Canon Green Court
1955
This fairly invisible, but elegant and well proportioned block, made for Salford City Council is contemporary to the development of the slab and point blocks developed by London County Council Architects department. It is only with time and with the demolition and loss of many mass housing schemes that the merits and character of the period comes into focus.
This particular survivor has a number of qualities that have perhaps contributed to its longevity and current state of good repair, not least of all the involvement of the Trussed Concrete Steel Company (Truscon). Truscon invested heavily in the research and development of their product and its possibilities, even going so far as to publish their own journal which was professional and unbiased in its content and full of inventive and experimental construction solutions. In the article about Canon Green Court the collaborative process is acknowledged as important to the realisation and the aim of working with the architect directly in the development stages was to optimise costs that had been widely disparate in buildings of similar types.
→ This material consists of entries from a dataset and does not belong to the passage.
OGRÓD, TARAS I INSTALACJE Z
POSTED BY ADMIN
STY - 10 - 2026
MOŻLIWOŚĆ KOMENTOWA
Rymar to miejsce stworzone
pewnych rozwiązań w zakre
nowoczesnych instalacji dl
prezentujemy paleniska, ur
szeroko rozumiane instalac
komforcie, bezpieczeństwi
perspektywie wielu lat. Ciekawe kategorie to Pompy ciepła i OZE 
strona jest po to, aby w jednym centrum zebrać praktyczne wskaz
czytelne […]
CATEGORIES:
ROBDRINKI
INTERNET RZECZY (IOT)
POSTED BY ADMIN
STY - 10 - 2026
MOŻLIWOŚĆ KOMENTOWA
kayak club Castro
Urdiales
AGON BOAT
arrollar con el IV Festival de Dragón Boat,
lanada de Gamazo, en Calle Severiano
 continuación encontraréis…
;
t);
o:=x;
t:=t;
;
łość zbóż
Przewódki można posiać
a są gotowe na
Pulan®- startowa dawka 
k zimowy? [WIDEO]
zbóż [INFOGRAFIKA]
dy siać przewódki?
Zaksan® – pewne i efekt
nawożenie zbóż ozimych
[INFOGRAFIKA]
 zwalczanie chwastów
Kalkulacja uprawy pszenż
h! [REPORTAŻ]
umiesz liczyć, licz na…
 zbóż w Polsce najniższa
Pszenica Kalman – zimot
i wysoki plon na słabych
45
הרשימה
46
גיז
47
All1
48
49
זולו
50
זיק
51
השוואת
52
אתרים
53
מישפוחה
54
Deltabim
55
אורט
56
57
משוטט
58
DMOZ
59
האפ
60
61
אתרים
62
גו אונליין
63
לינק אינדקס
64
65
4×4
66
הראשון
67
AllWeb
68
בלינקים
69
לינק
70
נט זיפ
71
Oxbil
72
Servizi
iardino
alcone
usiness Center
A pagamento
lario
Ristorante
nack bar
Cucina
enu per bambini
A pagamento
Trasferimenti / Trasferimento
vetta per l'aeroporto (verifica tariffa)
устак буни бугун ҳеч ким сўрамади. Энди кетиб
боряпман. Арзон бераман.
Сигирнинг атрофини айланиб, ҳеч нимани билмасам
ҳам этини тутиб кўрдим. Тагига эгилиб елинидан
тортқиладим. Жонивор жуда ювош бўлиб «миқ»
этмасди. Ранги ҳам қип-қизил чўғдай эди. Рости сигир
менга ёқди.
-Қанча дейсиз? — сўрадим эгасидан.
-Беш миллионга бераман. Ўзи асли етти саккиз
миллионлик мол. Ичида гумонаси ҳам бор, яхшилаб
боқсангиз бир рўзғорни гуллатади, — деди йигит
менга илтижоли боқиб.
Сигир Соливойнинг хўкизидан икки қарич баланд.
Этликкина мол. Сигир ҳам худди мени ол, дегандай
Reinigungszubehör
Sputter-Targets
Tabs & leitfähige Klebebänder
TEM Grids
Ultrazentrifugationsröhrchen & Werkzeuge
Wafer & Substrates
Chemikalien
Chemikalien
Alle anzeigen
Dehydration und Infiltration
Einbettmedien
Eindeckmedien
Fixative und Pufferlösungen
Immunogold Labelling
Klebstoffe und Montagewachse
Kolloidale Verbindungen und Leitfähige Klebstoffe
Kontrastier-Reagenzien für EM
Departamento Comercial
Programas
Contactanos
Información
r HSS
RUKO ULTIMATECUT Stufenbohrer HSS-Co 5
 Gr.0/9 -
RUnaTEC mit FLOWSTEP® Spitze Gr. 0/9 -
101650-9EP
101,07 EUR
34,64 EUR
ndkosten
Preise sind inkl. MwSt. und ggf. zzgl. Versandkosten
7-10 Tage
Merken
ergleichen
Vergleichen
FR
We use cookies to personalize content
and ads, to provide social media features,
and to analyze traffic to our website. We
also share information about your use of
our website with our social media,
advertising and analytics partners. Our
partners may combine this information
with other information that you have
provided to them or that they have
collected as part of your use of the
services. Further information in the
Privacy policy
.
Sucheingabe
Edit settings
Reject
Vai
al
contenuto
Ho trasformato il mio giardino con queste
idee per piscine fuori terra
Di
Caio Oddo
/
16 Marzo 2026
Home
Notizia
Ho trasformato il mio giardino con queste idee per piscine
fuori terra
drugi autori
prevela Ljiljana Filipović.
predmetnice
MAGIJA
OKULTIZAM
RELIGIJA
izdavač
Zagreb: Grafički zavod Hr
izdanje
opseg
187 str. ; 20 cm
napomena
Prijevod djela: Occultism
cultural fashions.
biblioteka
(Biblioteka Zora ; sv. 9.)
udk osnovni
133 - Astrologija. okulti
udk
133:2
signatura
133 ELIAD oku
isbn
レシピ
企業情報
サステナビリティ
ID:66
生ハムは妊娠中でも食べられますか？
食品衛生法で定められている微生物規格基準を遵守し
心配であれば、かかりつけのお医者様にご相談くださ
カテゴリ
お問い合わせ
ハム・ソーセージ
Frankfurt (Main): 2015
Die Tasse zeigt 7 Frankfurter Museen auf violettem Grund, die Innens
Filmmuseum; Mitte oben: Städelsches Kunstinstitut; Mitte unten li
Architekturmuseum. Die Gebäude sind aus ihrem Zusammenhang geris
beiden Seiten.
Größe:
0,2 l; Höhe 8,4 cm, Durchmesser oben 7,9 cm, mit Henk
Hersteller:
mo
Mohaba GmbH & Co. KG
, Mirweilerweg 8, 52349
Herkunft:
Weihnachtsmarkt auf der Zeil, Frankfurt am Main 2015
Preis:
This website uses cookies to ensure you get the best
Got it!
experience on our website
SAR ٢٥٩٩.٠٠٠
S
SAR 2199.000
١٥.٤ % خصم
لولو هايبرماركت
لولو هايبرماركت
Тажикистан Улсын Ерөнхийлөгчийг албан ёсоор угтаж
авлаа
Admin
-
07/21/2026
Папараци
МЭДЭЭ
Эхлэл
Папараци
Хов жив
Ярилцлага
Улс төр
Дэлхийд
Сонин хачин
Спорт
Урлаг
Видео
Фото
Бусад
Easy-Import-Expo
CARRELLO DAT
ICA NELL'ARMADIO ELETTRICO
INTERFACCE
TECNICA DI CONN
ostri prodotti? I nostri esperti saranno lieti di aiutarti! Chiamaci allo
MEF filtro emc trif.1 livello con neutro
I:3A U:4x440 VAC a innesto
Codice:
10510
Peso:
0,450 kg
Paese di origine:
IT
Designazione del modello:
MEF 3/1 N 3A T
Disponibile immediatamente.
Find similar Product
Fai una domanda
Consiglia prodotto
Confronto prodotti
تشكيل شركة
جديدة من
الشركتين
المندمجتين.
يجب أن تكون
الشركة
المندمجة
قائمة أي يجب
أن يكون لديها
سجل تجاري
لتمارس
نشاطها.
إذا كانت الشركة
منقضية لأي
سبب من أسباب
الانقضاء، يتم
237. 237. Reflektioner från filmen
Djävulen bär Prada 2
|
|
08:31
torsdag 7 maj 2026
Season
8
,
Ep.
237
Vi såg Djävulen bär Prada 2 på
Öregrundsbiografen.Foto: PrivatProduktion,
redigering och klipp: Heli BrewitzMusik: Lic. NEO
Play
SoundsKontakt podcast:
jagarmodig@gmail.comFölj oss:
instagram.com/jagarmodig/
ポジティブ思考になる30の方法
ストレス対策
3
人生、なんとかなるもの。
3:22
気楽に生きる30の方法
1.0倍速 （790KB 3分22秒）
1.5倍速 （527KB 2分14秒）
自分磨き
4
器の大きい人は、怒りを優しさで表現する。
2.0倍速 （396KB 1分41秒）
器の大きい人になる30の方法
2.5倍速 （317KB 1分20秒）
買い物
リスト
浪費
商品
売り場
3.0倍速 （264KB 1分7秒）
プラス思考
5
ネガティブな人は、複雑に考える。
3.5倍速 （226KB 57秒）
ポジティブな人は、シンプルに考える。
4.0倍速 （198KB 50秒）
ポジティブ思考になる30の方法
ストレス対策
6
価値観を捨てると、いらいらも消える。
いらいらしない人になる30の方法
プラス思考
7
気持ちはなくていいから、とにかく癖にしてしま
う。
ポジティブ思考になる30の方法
The aim of Truscon had been to develop a basic frame type that could be recommended to Housing Authorities, by working with Cruickshank and Seward they were able to offer a comprehensive scheme and to use advice from the Ministry of Housing and interested departments in the local authority to fine tune the proposal.
The modular concrete frame could accommodate one and two bedroom flat layouts, the one bed. layout was shallower than the two bed. and its insertion gave depth to the facades; the relief was further articulated with recessed balconies. Essentially a slab block system, the modular frame could also form 'H' shaped plans and other arrangements of perpendicular blocks. This flexibility allowed a site-specific approach to layout and was thus more than a simple modular construction system. In the hands of C&S the long axis of the scheme followed the ridge of a gentle mound and the perpendicular blocks aligned with the fall of the slope towards Blackfriars Road. The result was a formal configuration that still sits convincingly in its landscape and creates well organised and observed space around it.
The reinforced concrete frame, as was common, was exposed on all elevations (it is unknown whether remedial work has since been carried out, other than perhaps specialist paint) and almost all the columns had the same dimensions to ensure that formwork could be continually reused during the in-situ casting. Moving the circulation to one side of the building rather than using a spine meant that the lateral walkways acted as stiffeners and thus reduced the demand for concrete cross-walls. This organisational planning was actually informed by a response to Salford's local fire regulations which, at the time, required external circulation at each level of a multi-storey block. This confluence of local knowledge and local statute had a significant effect on the development and the wider use of the system by Truscon elsewhere in the country as they note, 'we have in hand a well considered solution to the problem, adaptable to the needs of all interested Authorities'.